# Amazing chainsaw carving video



## fsfcks (Feb 26, 2010)

Apparently this is Big Daddy from Bioshock 2 (whatever that is). Amazing video.
http://www.youtube.com/watch?v=-HCTNmBXPKU&feature=player_embedded#


----------



## ultimate buzz (Feb 27, 2010)

*Wow*

This person is really good! I wish there was a more detailed portrayal of the techniques they are using for attaching the add ons. There are quite a few other cool chainsaw videos by the same poster: Thejeisonsan . Thanks for posting.-ken


----------



## NCTREE (Feb 28, 2010)

Sweet video! I enjoyed that.


----------



## EdenT (Feb 28, 2010)

*Wow!*

Incredible skill. Shame he only does those comic figurines. Something a little more natural/real would be awesome. Thanks for posting it.


----------



## ctrees4$ (Feb 28, 2010)

Did anyone notice how dull the big saw was?:jawdrop:


----------



## mga (Feb 28, 2010)

ctrees4$ said:


> Did anyone notice how dull the big saw was?:jawdrop:



lol...i did.


----------



## EdenT (Mar 1, 2010)

*Did anyone notice....*

THAT HE WAS DRESSED AS A PSYCHOPATHIC MURDERER?????


----------



## NCTREE (Mar 2, 2010)

○ ○ ○ ○ ○

▶ [GIVEN TASK]
Repeat the stretch of the chainsaw carving thread from "Sweet video! I" through "for posting it.", swapping "figurines" for "statues". The data that follows has no connection to the chainsaw carving thread.

▶ [RAW DATA]
○ ○ ○ ○ ○

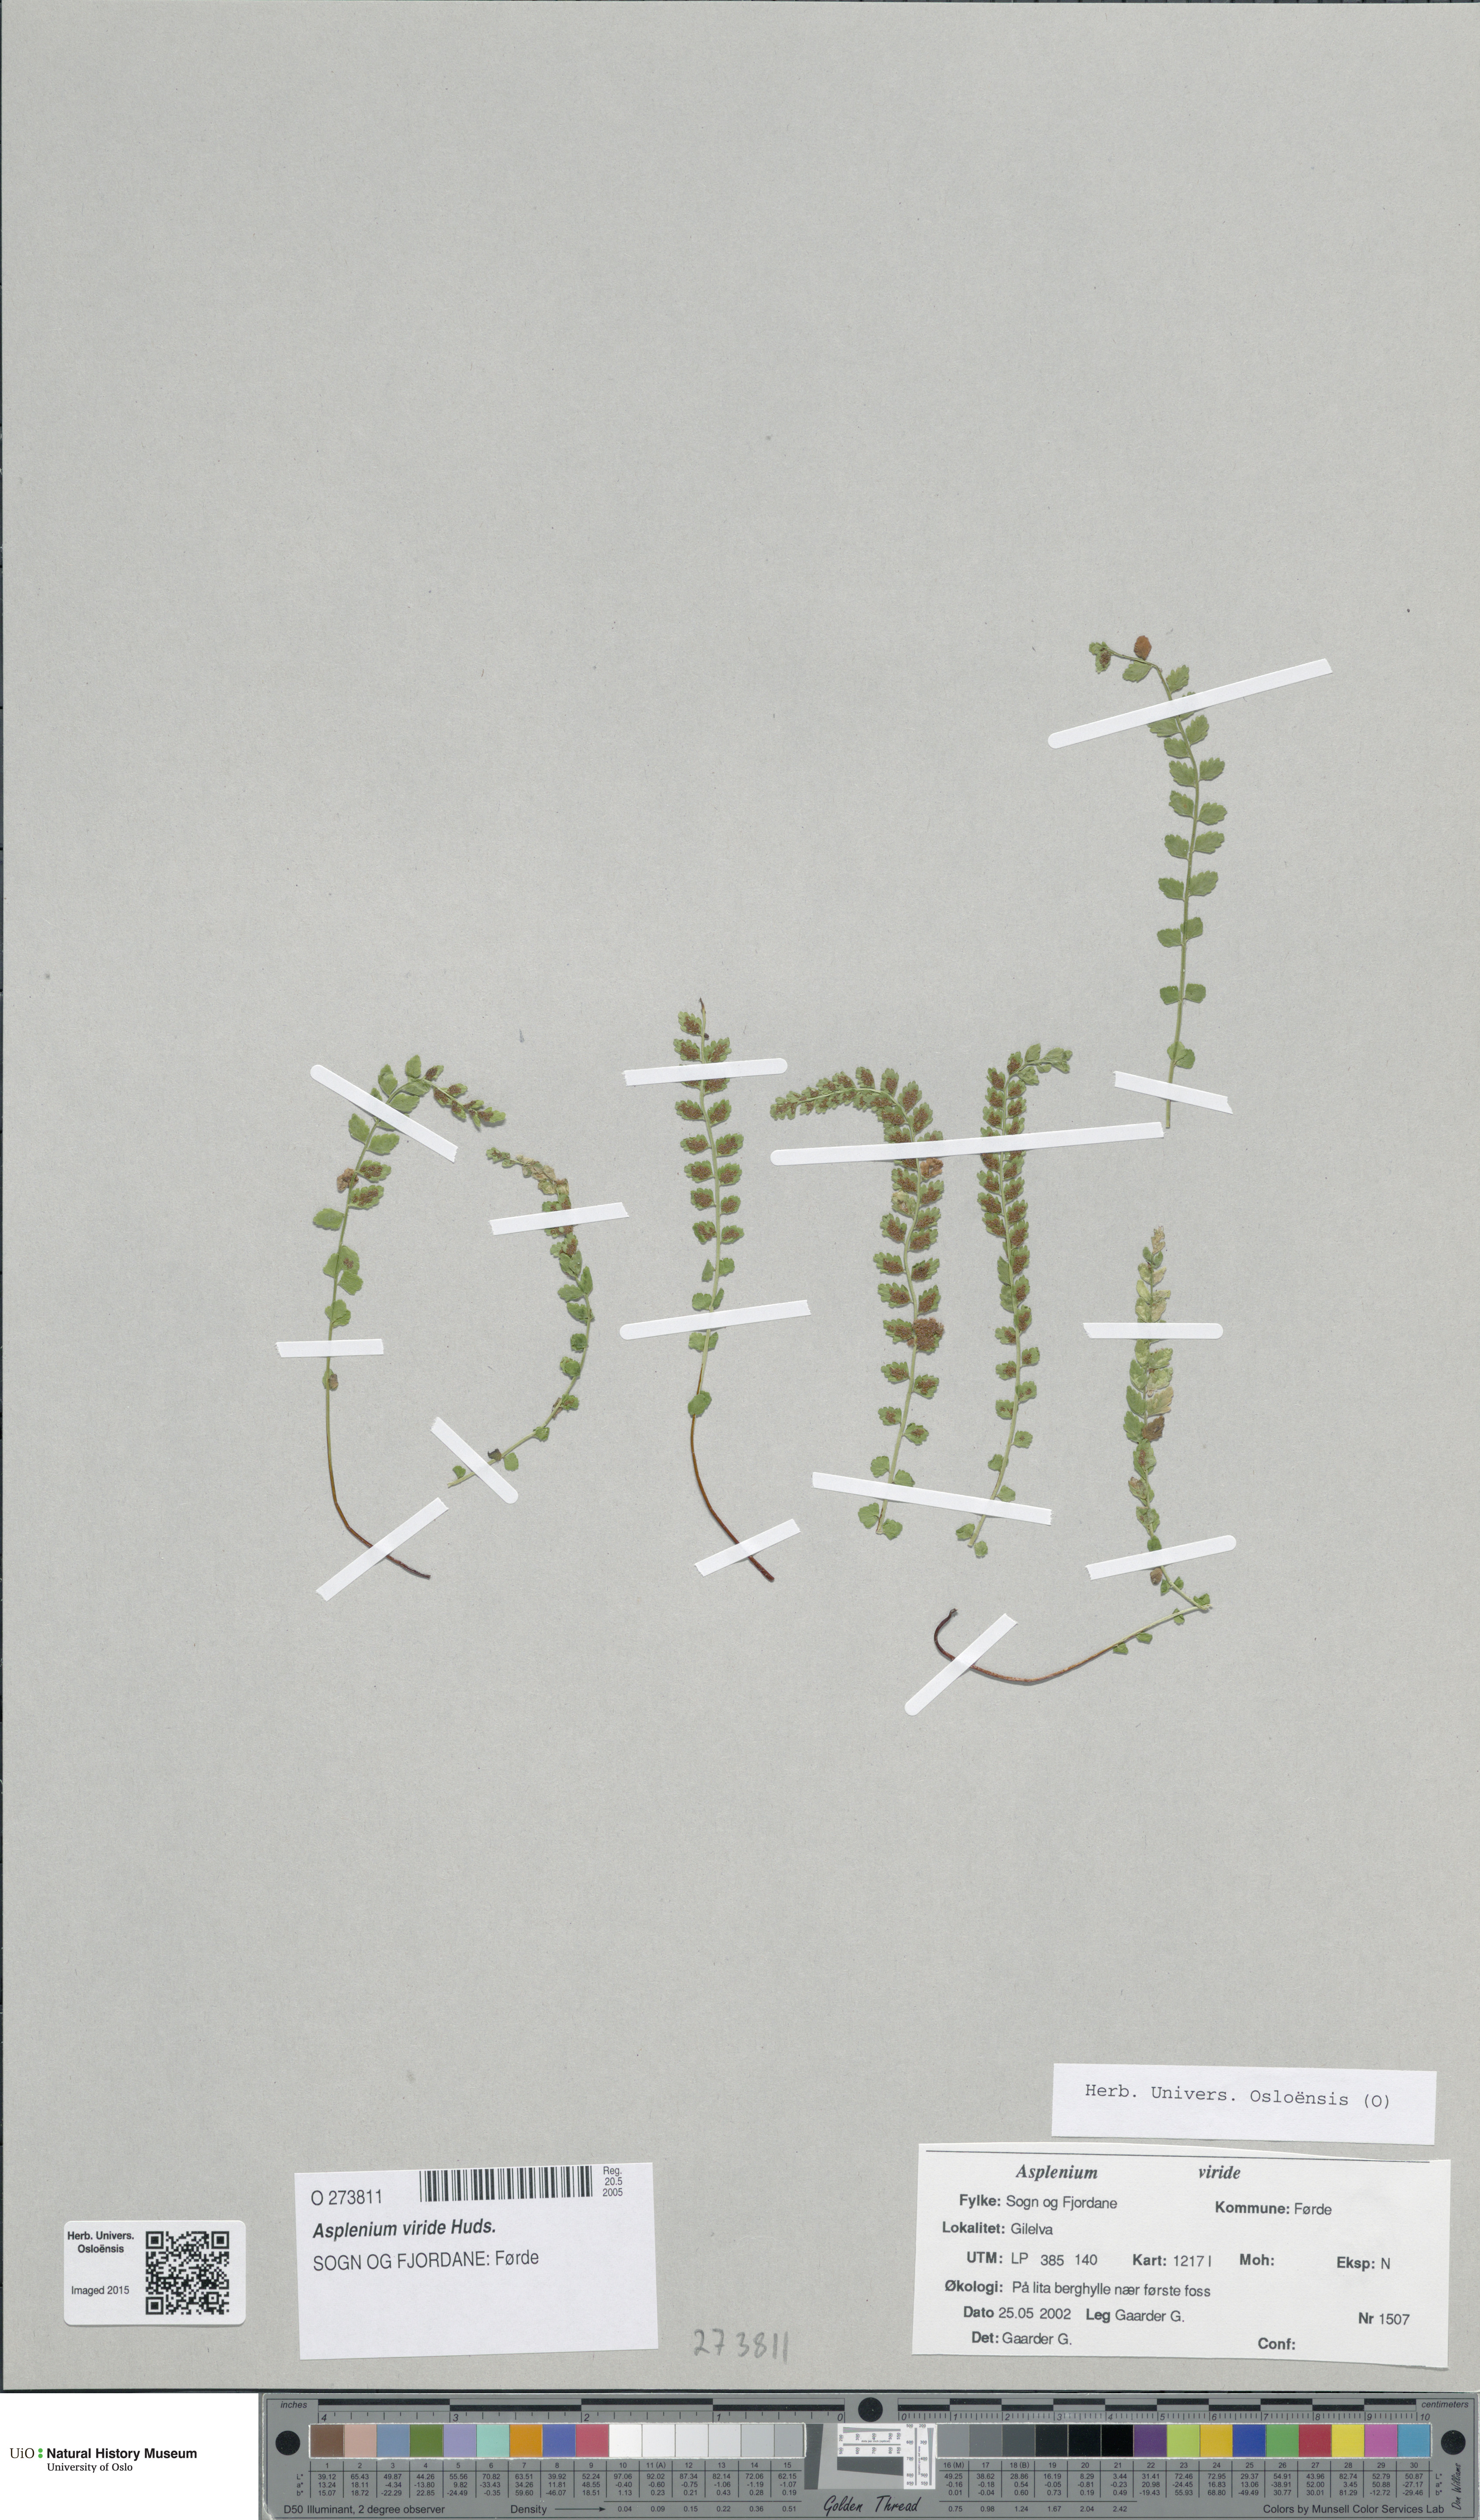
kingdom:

○ ○ ○ ○ ○

▶ [TASK ANSWER]
Sweet video! I enjoyed that.


----------



## EdenT (Feb 28, 2010)

*Wow!*

Incredible skill. Shame he only does those comic statues. Something a little more natural/real would be awesome. Thanks for posting it.